Stored records:
# # # #

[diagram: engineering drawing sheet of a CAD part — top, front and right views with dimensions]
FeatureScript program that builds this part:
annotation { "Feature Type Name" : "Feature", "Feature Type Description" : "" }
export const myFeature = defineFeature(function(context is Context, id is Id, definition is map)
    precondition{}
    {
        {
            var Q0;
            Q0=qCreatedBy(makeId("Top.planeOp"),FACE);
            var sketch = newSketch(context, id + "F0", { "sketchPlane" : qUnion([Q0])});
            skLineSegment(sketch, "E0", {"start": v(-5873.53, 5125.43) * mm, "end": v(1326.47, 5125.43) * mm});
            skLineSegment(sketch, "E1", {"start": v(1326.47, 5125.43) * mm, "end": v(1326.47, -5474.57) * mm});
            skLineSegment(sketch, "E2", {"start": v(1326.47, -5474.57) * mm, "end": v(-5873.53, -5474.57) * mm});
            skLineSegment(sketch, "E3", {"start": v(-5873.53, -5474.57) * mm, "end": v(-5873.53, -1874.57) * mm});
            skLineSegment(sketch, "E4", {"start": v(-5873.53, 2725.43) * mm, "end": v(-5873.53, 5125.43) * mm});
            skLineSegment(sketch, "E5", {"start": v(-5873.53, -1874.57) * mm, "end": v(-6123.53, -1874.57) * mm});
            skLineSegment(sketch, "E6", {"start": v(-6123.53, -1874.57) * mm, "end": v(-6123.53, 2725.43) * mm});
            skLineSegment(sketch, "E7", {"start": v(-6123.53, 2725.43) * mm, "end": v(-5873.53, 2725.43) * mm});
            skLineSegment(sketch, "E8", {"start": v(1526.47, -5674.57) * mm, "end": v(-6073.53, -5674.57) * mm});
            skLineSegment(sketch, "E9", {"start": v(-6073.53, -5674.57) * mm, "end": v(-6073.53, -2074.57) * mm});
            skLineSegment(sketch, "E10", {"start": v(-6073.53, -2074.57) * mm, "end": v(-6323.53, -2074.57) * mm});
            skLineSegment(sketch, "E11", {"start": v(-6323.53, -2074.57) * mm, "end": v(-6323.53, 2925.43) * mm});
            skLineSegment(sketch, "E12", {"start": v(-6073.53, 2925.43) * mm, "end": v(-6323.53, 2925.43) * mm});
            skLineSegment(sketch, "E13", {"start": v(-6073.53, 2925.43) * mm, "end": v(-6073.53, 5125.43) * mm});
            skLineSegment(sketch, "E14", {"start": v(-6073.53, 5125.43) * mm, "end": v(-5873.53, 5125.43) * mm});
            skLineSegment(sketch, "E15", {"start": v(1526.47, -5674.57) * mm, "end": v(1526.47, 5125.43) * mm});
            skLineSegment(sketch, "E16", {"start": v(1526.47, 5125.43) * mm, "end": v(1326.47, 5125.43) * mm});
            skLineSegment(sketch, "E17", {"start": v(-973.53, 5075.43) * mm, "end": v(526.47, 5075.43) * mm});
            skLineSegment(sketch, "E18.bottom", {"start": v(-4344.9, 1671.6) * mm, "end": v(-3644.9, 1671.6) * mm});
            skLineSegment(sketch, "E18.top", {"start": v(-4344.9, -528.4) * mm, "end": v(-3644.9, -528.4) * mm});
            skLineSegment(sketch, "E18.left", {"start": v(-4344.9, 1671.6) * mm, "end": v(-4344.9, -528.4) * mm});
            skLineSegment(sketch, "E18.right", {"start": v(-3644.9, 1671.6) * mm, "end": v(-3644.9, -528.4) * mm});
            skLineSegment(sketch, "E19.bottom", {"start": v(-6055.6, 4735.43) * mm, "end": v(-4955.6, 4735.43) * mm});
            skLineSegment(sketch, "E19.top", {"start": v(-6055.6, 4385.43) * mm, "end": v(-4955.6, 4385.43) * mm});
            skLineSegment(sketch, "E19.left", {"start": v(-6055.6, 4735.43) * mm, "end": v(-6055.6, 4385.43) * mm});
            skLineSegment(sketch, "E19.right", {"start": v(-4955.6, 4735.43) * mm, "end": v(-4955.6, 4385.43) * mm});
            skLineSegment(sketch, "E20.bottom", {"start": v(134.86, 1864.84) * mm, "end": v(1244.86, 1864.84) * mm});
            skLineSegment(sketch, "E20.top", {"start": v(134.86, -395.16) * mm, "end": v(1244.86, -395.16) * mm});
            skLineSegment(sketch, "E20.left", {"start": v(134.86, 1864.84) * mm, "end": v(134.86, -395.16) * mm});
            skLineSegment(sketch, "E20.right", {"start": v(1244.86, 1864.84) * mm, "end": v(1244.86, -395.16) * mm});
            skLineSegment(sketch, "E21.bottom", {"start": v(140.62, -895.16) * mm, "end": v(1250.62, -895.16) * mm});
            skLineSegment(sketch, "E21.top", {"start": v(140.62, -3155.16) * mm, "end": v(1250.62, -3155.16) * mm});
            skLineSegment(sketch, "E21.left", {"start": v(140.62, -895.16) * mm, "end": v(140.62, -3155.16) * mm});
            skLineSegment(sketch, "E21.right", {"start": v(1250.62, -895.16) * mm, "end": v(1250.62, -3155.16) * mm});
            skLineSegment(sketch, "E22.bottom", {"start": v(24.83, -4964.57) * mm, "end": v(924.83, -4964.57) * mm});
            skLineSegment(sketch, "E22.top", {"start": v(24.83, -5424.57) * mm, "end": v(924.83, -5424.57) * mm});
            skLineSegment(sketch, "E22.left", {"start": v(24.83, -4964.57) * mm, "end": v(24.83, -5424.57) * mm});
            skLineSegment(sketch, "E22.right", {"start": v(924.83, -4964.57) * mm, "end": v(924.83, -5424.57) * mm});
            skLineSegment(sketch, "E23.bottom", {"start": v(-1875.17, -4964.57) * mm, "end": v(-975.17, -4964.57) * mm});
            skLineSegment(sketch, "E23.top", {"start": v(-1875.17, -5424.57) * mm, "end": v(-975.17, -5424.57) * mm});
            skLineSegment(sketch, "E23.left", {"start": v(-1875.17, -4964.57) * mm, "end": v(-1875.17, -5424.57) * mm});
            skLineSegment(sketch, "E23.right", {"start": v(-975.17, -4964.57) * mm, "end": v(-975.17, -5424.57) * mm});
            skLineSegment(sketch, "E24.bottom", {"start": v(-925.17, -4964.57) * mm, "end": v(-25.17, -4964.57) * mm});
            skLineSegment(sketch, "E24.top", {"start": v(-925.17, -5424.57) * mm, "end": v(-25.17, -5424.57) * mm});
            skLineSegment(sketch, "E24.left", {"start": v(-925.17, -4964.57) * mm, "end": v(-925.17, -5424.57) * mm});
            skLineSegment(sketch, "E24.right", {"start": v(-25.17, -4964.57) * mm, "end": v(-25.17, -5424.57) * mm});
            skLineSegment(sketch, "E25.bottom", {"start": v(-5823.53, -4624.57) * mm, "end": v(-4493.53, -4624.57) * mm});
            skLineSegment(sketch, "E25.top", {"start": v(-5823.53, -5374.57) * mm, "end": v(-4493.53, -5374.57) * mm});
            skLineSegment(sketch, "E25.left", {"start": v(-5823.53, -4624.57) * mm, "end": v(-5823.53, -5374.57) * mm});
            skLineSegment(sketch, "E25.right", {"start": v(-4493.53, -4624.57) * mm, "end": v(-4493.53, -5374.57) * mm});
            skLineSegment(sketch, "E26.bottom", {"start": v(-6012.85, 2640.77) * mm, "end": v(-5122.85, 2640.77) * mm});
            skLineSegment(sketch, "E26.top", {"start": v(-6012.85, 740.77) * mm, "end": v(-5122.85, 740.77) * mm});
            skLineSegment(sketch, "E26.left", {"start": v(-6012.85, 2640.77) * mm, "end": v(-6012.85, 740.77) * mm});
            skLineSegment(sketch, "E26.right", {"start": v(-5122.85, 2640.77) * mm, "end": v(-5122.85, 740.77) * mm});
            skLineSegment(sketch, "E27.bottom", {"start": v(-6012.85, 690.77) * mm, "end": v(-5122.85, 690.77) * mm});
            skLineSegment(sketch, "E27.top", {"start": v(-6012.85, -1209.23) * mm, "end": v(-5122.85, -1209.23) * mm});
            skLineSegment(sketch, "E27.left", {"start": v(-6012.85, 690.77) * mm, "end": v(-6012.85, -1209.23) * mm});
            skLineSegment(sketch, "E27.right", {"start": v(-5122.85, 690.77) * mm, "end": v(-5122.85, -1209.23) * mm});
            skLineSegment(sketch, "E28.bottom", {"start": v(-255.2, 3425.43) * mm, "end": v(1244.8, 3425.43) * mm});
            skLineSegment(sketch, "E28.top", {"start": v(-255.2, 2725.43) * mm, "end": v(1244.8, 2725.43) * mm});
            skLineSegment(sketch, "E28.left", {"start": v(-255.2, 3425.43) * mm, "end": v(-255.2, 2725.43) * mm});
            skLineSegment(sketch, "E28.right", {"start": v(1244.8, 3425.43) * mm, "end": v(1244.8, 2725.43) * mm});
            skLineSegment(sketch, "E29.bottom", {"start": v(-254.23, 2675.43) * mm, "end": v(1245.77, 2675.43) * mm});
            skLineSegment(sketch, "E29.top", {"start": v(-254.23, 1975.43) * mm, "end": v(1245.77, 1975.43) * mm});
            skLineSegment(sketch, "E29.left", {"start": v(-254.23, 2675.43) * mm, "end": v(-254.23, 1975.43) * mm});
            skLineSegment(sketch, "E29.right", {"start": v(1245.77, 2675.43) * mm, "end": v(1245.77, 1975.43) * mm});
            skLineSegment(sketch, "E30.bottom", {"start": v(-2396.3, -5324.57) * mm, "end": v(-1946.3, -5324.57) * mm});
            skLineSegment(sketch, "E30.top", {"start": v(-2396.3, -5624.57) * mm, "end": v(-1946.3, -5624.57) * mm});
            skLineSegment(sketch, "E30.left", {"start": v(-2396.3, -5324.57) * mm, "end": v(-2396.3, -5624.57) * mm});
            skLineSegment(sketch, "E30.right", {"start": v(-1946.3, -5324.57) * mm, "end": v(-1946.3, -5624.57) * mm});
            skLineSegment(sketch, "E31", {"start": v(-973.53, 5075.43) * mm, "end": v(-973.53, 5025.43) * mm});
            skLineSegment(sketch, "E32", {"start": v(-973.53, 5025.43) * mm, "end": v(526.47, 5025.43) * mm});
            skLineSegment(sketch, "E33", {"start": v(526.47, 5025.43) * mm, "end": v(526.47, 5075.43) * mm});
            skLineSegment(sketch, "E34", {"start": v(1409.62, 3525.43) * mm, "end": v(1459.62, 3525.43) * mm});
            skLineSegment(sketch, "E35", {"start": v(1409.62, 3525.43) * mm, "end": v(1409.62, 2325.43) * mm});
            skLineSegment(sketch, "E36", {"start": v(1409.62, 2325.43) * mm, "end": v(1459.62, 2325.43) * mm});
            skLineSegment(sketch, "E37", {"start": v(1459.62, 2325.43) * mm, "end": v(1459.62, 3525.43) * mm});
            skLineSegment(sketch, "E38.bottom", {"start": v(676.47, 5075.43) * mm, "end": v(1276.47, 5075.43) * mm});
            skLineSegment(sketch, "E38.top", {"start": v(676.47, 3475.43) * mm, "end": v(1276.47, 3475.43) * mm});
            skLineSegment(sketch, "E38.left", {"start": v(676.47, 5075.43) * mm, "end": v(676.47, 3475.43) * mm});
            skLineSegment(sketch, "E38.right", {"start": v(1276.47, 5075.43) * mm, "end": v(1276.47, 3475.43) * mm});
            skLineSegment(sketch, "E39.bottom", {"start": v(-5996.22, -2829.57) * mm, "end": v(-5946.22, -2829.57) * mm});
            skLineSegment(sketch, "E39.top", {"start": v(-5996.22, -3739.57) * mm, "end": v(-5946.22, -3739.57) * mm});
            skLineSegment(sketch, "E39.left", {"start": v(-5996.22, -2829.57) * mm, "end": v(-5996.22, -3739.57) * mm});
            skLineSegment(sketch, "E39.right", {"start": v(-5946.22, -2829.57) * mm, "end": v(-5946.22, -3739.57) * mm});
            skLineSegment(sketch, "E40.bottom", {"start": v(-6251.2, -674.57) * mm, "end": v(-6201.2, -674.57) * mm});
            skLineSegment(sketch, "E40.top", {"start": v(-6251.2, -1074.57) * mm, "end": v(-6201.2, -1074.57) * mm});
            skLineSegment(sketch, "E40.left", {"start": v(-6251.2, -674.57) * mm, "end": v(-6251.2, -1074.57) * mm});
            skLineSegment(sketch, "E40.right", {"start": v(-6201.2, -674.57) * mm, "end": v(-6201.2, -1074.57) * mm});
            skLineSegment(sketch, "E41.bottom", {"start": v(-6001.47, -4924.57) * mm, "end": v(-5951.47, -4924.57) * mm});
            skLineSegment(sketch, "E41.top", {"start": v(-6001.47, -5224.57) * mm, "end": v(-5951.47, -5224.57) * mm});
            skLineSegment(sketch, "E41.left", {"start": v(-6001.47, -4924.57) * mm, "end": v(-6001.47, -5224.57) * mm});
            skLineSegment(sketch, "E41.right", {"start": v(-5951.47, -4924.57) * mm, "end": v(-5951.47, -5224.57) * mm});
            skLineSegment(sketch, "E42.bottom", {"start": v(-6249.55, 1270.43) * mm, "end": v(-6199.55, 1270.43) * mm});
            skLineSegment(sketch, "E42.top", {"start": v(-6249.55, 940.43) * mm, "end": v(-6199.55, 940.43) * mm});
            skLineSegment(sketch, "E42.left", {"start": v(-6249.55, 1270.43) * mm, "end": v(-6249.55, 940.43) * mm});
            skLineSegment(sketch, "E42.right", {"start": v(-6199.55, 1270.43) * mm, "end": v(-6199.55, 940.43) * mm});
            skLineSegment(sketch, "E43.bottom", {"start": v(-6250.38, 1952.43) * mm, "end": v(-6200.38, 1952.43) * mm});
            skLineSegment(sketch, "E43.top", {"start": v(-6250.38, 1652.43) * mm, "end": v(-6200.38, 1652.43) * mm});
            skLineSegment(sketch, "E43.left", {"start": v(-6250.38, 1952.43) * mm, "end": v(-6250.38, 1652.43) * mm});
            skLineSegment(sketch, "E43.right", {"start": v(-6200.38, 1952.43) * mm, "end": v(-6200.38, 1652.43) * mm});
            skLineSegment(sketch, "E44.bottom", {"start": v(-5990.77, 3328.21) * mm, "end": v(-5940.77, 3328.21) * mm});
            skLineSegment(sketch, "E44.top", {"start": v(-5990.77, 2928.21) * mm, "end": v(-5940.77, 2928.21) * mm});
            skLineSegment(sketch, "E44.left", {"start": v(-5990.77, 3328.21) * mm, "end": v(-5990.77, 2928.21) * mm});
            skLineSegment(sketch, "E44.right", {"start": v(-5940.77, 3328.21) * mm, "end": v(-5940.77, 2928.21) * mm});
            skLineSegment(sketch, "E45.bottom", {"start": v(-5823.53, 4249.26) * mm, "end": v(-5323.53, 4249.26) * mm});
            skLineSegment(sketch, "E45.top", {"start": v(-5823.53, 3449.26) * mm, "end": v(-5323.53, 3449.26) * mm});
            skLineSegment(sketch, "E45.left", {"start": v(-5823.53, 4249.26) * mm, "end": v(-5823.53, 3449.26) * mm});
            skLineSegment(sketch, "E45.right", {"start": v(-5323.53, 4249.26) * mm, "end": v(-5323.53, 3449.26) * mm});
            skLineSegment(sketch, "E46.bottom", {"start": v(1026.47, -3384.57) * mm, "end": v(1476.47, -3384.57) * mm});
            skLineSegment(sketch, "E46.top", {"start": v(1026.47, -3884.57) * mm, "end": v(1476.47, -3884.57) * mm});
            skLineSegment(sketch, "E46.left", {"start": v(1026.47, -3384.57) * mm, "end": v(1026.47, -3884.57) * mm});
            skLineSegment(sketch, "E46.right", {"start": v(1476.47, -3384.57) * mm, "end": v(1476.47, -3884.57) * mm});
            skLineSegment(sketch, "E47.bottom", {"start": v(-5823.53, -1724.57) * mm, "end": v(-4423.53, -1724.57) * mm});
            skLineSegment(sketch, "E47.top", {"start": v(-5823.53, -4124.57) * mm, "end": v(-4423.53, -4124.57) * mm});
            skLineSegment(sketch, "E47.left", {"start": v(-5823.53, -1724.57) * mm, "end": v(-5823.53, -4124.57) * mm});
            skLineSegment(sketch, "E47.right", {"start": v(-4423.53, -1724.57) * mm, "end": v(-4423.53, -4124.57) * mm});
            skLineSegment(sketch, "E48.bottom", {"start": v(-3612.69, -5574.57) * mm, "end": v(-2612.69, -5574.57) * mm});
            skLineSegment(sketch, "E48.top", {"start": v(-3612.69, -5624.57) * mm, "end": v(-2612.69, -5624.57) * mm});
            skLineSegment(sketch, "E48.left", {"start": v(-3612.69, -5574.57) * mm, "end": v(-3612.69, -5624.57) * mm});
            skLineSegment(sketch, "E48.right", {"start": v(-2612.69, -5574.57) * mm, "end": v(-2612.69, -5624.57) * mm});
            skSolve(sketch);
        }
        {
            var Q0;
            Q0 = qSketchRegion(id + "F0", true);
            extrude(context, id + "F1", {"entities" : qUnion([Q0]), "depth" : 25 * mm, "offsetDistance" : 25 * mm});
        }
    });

# # # #

Exercise description: How many lines in the items above contain the string "context"? Reply with the count alone.

Result for this exercise: 3